How is your offering different from what your competitors are offering in ways that your customers will value?
These three questions put together results in the central idea of positioning i.e., what is your unique selling proposition?
Positioning starts with the company deciding about how many ideas to stress inorder to formulate a positioning message. A company could aspire to be the product leader, the customer intimate firm or operationally excellent firm. To form a successful positioning strategy a company must aspire to be best at one or all of the three value disciplines.
Once a company decides what ideas to stress in positioning, it must start to communicate the message to the customer at every contact point.
At every stage of positioning the customers’ view point is critical. Asking customers about their expectations from your product can prove beneficial in formulating a successful positioning strategy. It may be different from what the internal sources in the company think or perceive. Taking inputs from outsiders gives new insights to the marketer and enables him to have a holistic view of the subject.

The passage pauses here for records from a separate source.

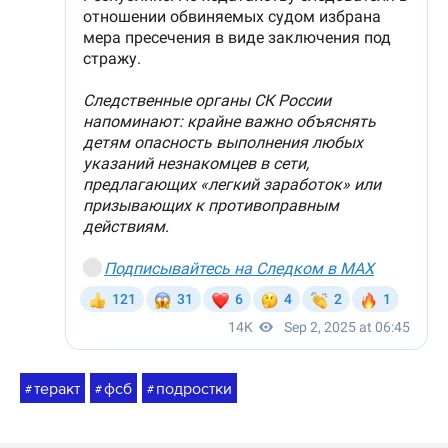
теракт
фсб
подростки
#
#
#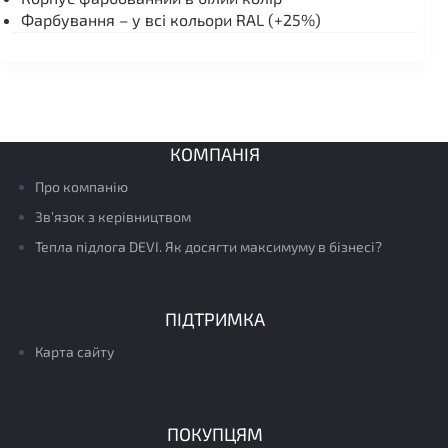
Фарбування – у всі кольори RAL (+25%)
КОМПАНІЯ
Про компанію
Зв’язок з керівництвом
Тепла підлога DEVI. Як досягти максимуму в бізнесі?
ПІДТРИМКА
Карта сайту
ПОКУПЦЯМ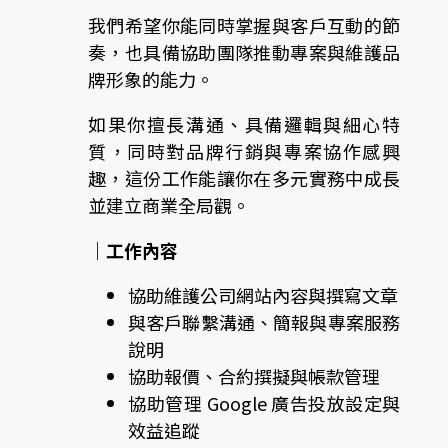
我們希望你能同時掌握與客戶互動的節
奏，也具備協助團隊推動專案與維護品
牌形象的能力。
如果你擅長溝通、具備邏輯與細心特
質，同時對品牌行銷與專案協作感興
趣，這份工作能讓你在多元實務中成長
並建立商業全局觀。
｜工作內容
協助維護公司網站內容與撰寫文章
與客戶聯繫溝通、簡報與專案服務
說明
協助報價、合約撰擬與帳款管理
協助管理 Google 廣告投放設定與
效益追蹤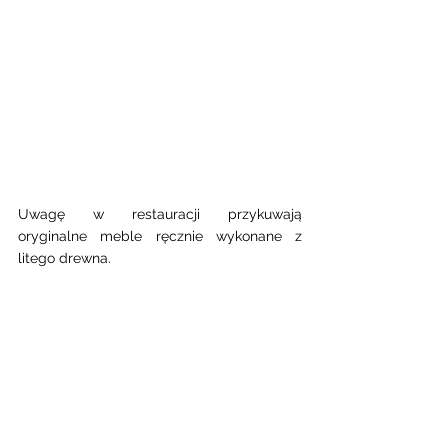
Uwagę w restauracji przykuwają 
oryginalne meble ręcznie wykonane z 
litego drewna. 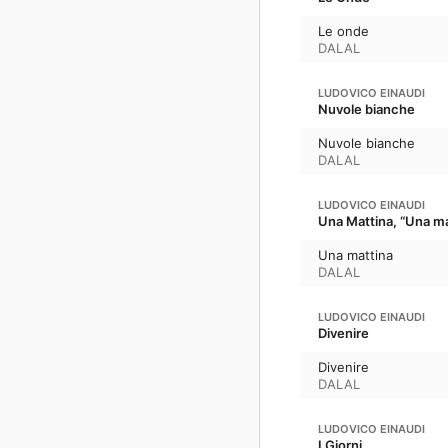
Le onde
DALAL
LUDOVICO EINAUDI
Nuvole bianche
Nuvole bianche
DALAL
LUDOVICO EINAUDI
Una Mattina, “Una m
Una mattina
DALAL
LUDOVICO EINAUDI
Divenire
Divenire
DALAL
LUDOVICO EINAUDI
I Giorni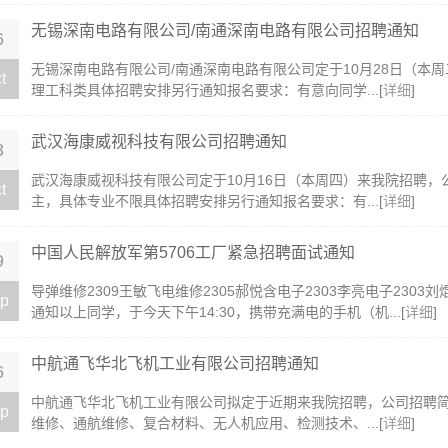
无锡深南电路有限公司/南通深南电路有限公司招聘通知
6
无锡深南电路有限公司/南通深南电路有限公司定于10月28日（本
t
理工科类具体招聘安排另行通知报名要求：有意向同学...[
详细
]
武汉海康威视科技有限公司招聘通知
3
武汉海康威视科技有限公司定于10月16日（本周四）来我院招聘
t
主，具体专业不限具体招聘安排另行通知报名要求：有...[
详细
]
中国人民解放军第5706工厂紧急招聘面试通知
9
​导弹维修2309王敏飞电维修2305郝悦含电子2303李亮电子2303
p
通知以上同学，于今天下午14:30，携带充满电的手机（机...[
详细
]
中航通飞华北飞机工业有限公司招聘通知
6
中航通飞华北飞机工业有限公司拟定于近期来我院招聘，公司招聘简
p
维修、通航维修、复合材料、无人机应用、检测技术、...[
详细
]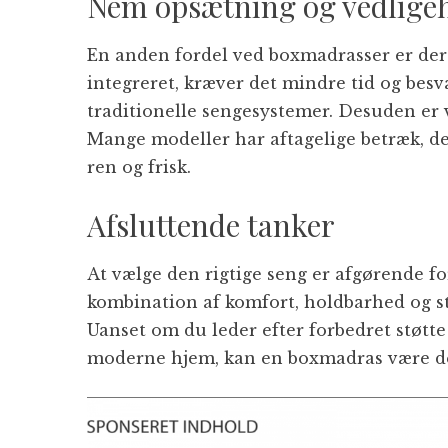
Nem opsætning og vedligeh
En anden fordel ved boxmadrasser er d
integreret, kræver det mindre tid og be
traditionelle sengesystemer. Desuden er 
Mange modeller har aftagelige betræk, de
ren og frisk.
Afsluttende tanker
At vælge den rigtige seng er afgørende f
kombination af komfort, holdbarhed og st
Uanset om du leder efter forbedret støtte 
moderne hjem, kan en boxmadras være de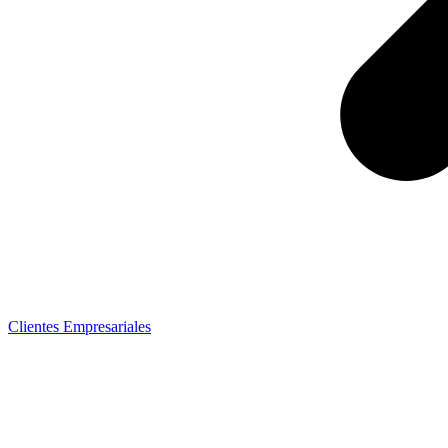
Clientes Empresariales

A company also needs to know itself well before it starts telling others what it has to offer. This means developing core competencies. Positioning helps companies to give a direction to their marketing plan. It gives the customer a central idea of what the product is all about.
However positioning is only the beginning of the marketing cycle. Once a company has decided what image it wants its product to convey, it has to be followed up by similar practices. A company has to live the image created by its positioning statement throughout its life cycle.
Notes:
1. A framework for Marketing Management Second Edition Philip Kotler.